I think I recall a pbs program on WWII that divulged the mystery acronym "specially processed american meat"

littleorangeguy said...

KGMom ... saw a recent comment from you on Julie's blog where you talked about your school project and the difficulties of getting your students to identify their lives with the lives of people in the developing world. We have just developed a curriculum that might help and I'd love to send you a copy if I knew where to send it -- please email me at sstrattonatkairoscanadadotorg -- and no, this is not spam!

Ginnie said...

Ha...you beat me to it. I have 1/2 a blog entry written concerning Spam and all the ridiculous junk that is sent our way....BUT, yours is much better and I'll scrap mine.

Grizz………… said...

Spam the meat product is something I carry on every northcountry camping trip—not because I regularly cook much of anything out of cans or boxes or frozen packets, but because it's fun to serve to an unsuspecting companion and watch their shock turn to amazement when they realize they're actually eating, and enjoying, Spam.

Spam the stuff in my email box is astonishingly worthless, and like you, I empty the box fairly often.

KGMom said...

Ruth--you are quite in tune with the younger generation, switching over to FB for email.

Lynne--a supporter for Hormel, if not for making Spam, at least for being a major employer in MN. That's a good thing these days.

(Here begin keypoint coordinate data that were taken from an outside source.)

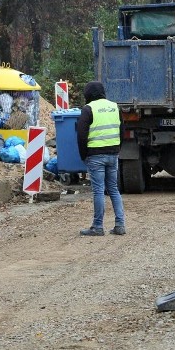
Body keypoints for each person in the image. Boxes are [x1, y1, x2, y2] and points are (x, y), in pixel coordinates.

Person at [75, 81, 126, 236]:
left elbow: (81, 136)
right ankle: (120, 225)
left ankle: (97, 227)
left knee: (98, 191)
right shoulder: (115, 107)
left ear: (88, 94)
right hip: (113, 154)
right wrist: (117, 149)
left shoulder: (88, 109)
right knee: (114, 189)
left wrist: (84, 155)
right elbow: (122, 130)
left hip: (95, 155)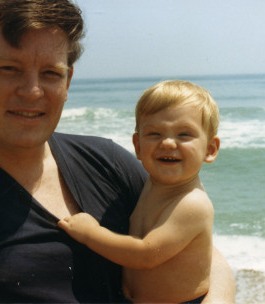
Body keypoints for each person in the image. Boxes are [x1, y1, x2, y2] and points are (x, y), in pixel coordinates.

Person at [0, 0, 234, 303]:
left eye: (50, 73)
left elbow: (200, 254)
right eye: (9, 69)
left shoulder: (107, 161)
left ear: (68, 81)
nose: (32, 91)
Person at [59, 80, 220, 303]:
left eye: (184, 135)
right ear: (137, 146)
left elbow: (146, 254)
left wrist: (91, 234)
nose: (168, 143)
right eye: (154, 134)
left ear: (210, 150)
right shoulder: (151, 185)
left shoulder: (193, 204)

NCMntWmn--ooo Vienna sausages. I had forgotten about them. I always liked them. Must go shopping.

Liza--are you a Monty Python fan too? I will have to practice saying Spam with a Monty P accent. Spamalot.

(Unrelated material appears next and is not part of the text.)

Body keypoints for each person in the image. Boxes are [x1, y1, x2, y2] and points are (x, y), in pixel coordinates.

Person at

Dog Geek--I agree: mental pictures of clever spammers sitting with thesarus in hand.

Possum Lady--spam sushi? Huh? isn't that a contridiction in terms?

LOG--glad you visited, glad you aren't spam.

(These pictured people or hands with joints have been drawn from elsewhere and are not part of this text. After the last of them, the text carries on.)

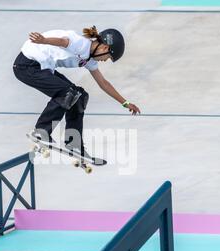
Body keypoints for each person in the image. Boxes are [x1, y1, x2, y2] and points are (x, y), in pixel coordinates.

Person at [13, 26, 141, 157]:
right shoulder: (82, 44)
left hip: (40, 68)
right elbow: (64, 41)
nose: (104, 60)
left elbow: (103, 83)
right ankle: (41, 131)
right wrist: (44, 40)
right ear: (104, 48)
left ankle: (74, 143)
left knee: (80, 96)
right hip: (26, 66)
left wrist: (125, 103)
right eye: (108, 57)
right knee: (67, 93)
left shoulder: (90, 60)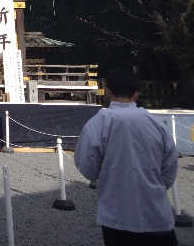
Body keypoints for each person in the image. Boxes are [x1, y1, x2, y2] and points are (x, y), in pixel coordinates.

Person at [74, 68, 178, 246]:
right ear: (137, 93)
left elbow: (87, 165)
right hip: (156, 211)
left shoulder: (98, 122)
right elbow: (170, 166)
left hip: (116, 212)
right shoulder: (156, 123)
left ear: (107, 91)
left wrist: (103, 177)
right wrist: (156, 185)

Ginnie--no, write your own. I always greatly enjoy your take on things. So fish it out of the trash, and continue, please.

Scribe--welcome. Nice to have you add your voice. Surprising folks with Spam, eh? Pretty daring for a camping trip. Stop back anytime.

JeanMac said...

I used to love Sp*m! I, like you, clean out the folder soon as I see it.

Tossing Pebbles in the Stream said...

It seems the Spam is the safe thing to comment on. We ate it in the 50's. Klik is another canned meat. We also ate corned beef out of a can, not as good a real corned beef.

As for the little blue pills. . . . I prefer to keep the four hour erections of my teen years in my memory so I am not tempted with these ads.

Elaine Cougler Author said...

Spam! Who knew it could lurk in a great post, indeed, become the meat of it? Ha Ha.
I have a recipe I always made with moodles and Prem but since Prem is no longer to be found I've bought Spam once or twice. I open the can, rinse the meat under the tap and try not to wonder just what is in that solid hunk. Never mind it tastes good and we haven't died yet!

Elaine Cougler Author said...

Oops! Read 'noodles' in the above comment, please.:-)

Climenheise said...

Moodle of course is a program for delivering online education. An educational version of spam the meat?

Beverly said...

We used to eat Spam in Haiti. It was actually quite a treat. Our girl would score it on top put in some cloves and a glaze...almost like baked ham.

We had a Polynesian restaurant here that had Spam on the menu. The owner of the restaurant was from Hawaii, and I believe there was even a note on the menu about Spam being a favorite food in Hawaii.

RuthieJ said...

At the Culver's restaurant in Austin, MN (headquarters of Hormel Foods) you can order a grilled Spam sandwich. I'm not a huge fan of Spam, but apparently they sell enough of those sandwiches to keep it on the menu.
My mom likes it baked with pineapple slices!